Selfishness is often expressed in the desire for money. The apostle Paul drew Timothy's attention to an important truth when he wrote in a separate letter: "For we brought nothing into this world, and it is certain we can carry nothing out. And having food and clothing, with these we shall be content. But those who desire to be rich fall into temptation and a snare, and into many foolish and harmful lusts which drown men in destruction and perdition. For the love of money is a root of all kinds of evil, for which some have strayed from the faith in their greediness, and pierced themselves through with many sorrows" (1 Timothy 6:7-10). The pursuit of materialism does not satisfy in the end. Yet it is a hallmark of these times.

Boastfulness and pride or arrogance are typical of so many. People without a spiritual center will fill the void by drawing attention to the self. Their focus is egocentric because they are unaware of others except as commodities to be used. To these characteristics Paul attaches a third, "blasphemous" or as the Greek here indicates, "abusive."  Does not abuse overshadow the relationships of so many today? They battle the scars of an abusive past; they live within the prison of present day physical and mental cruelty.

A number of characteristics follow that demonstrate the absence of a particular quality. The Bible teaches that a successful society has its children in appropriate control. Children are taught to be obedient to imperfect parents. Paul tells us that a marker of the final age is disobedience to parents. Here is a descriptor of our times that cannot be denied. It is not surprisingly linked with a string of other failings, including the sin of ingratitude, the lack of holiness, the loss of everyday love and concern, and the inability to forgive others.

All of these failings are tied to a society that has lost touch with its essential humanity. Paul's next term is translated elsewhere in the Bible as "devil," but here as "slanderer." The act of slandering the reputation of another is to lie and deceive about our neighbor. It is a common activity of Satan himself, who in the book of Job is the adversary of man and also his accuser. An accusative attitude typifies this age.

A society that has lost its capacity for self-control will only get worse. The Bible is clear that we humans have the responsibility to control our passions and desires. Paul recognized that a degenerating people would progressively lack the power to say no. They would also behave in an uncivilized way, brutally, and have disdain for those who would uphold good behavior. 
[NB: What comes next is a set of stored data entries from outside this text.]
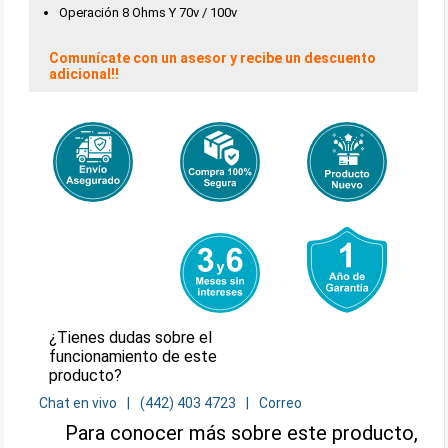
Operación 8 Ohms Y 70v / 100v
Comunícate con un asesor y recibe un descuento
adicional!!
¿Tienes dudas sobre el
funcionamiento de este
producto?
Chat en vivo
(442) 403 4723
Correo
Para conocer más sobre este producto,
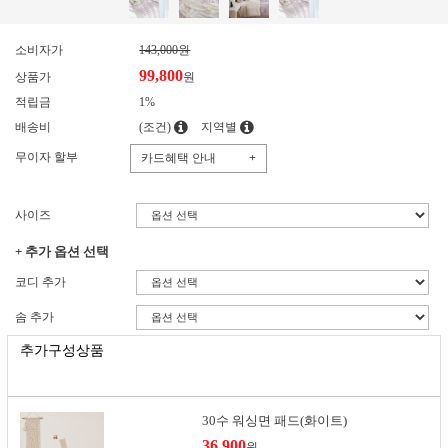
소비자가
143,000원
99,800
상품가
원
적립금
1%
배송비
(조건)
지역별
무이자 할부
카드혜택 안내
+
사이즈
+ 추가 옵션 선택
코디 추가
솜 추가
추가구성상품
30수 워싱면 패드(화이트)
36,900
원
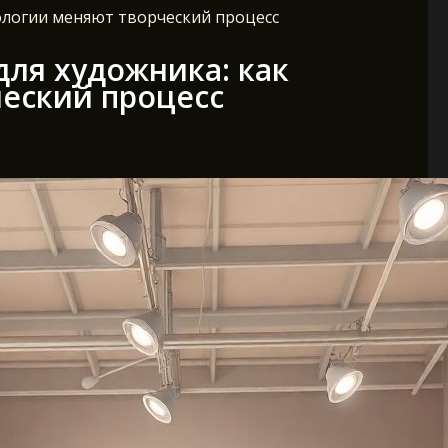
нологии меняют творческий процесс
для художника: как
еский процесс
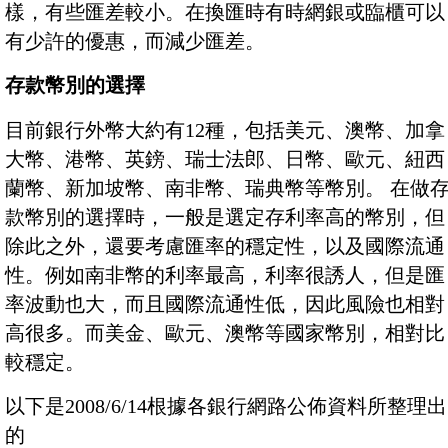
樣，有些匯差較小。在換匯時有時網銀或臨櫃可以
有少許的優惠，而減少匯差。
存款幣別的選擇
目前銀行外幣大約有12種，包括美元、澳幣、加拿
大幣、港幣、英鎊、瑞士法郎、日幣、歐元、紐西
蘭幣、新加坡幣、南非幣、瑞典幣等幣別。 在做
款幣別的選擇時，一般是選定存利率高的幣別，但
除此之外，還要考慮匯率的穩定性，以及國際流通
性。例如南非幣的利率最高，利率很誘人，但是匯
率波動也大，而且國際流通性低，因此風險也相對
高很多。而美金、歐元、澳幣等國家幣別，相對比
較穩定。
以下是2008/6/14根據各銀行網路公佈資料所整理出
的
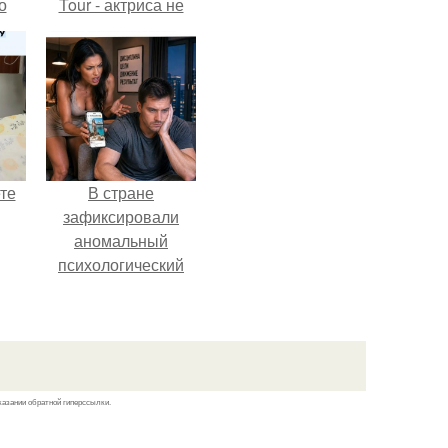
о
Tour - актриса не
только появилась в
кадре, но и
м
выступила в роли
й
сорежиссёра
сти.
проекта.
те
В стране
зафиксировали
аномальный
психологический
ра
сдвиг: переоценка
ого
ценностей и
йн.
жесткая депрессия
теперь настигают
парней на 10 лет
казании обратной гиперссылки.
раньше.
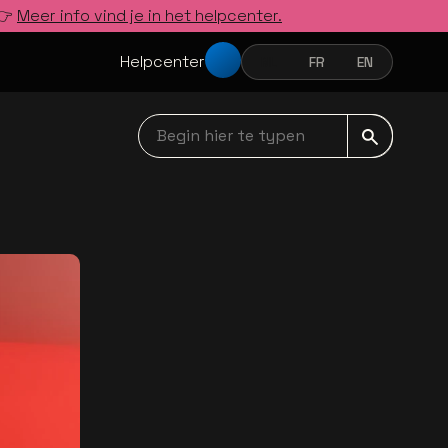
 👉
Meer info vind je in het helpcenter.
Helpcenter
NL
FR
EN
NEDERLANDS
FRANÇAIS
ENGLISH
Begin hier te typen navbar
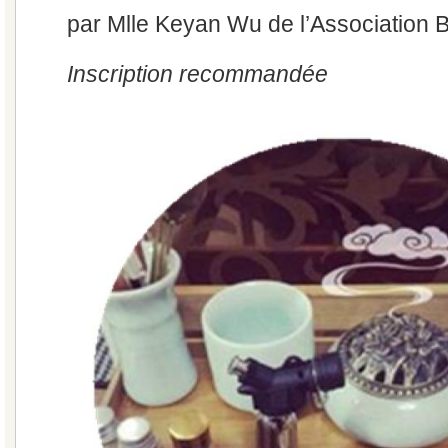
par Mlle Keyan Wu de l’Association 
Inscription recommandée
Paul turns his attention to the active involvement of a derailed society in betrayal of trust and headstrong or rash actions. Betrayal is all too common a human experience. Husband betrays wife, and wife husband, employer-employee relationships suffer, children and parents destroy their ties. And rash, ill-considered actions typify so much of what we read about and see.

The final three indicators of an age that is moving to a climax include haughtiness or conceit, loving pleasure above God and displaying hypocrisy in relation to God. Surely the lack of humility present in a godless time prevails. The desire for endless self-gratification has accelerated in the past 30 years. And yet there is the popular notion that more people are somehow in pursuit of the spiritual. Paul is unequivocal that it is possible to have a form of godliness, but no substance. Modern man has achieved the triumph of image over reality. We are not spirit-led in any real sense. We are victims of our own excess.Seeing and reading the daily news with this Pauline filter in place convinces us that there is a degradation of the human spirit in progress. Its course is not inevitable at the individual level. You and I can choose to act otherwise. As Paul said in conclusion: "From such people turn away!"

What is the value of these 19 points from an initially private letter to a colleague 2000 years ago? Much, if we are prepared to take on board Paul's significant and life-saving advice. We must remove our minds far from these 19 characteristics. As we are continuing to see, the analysis of social conditions from the Biblical and prophetic perspective provides realism and hope.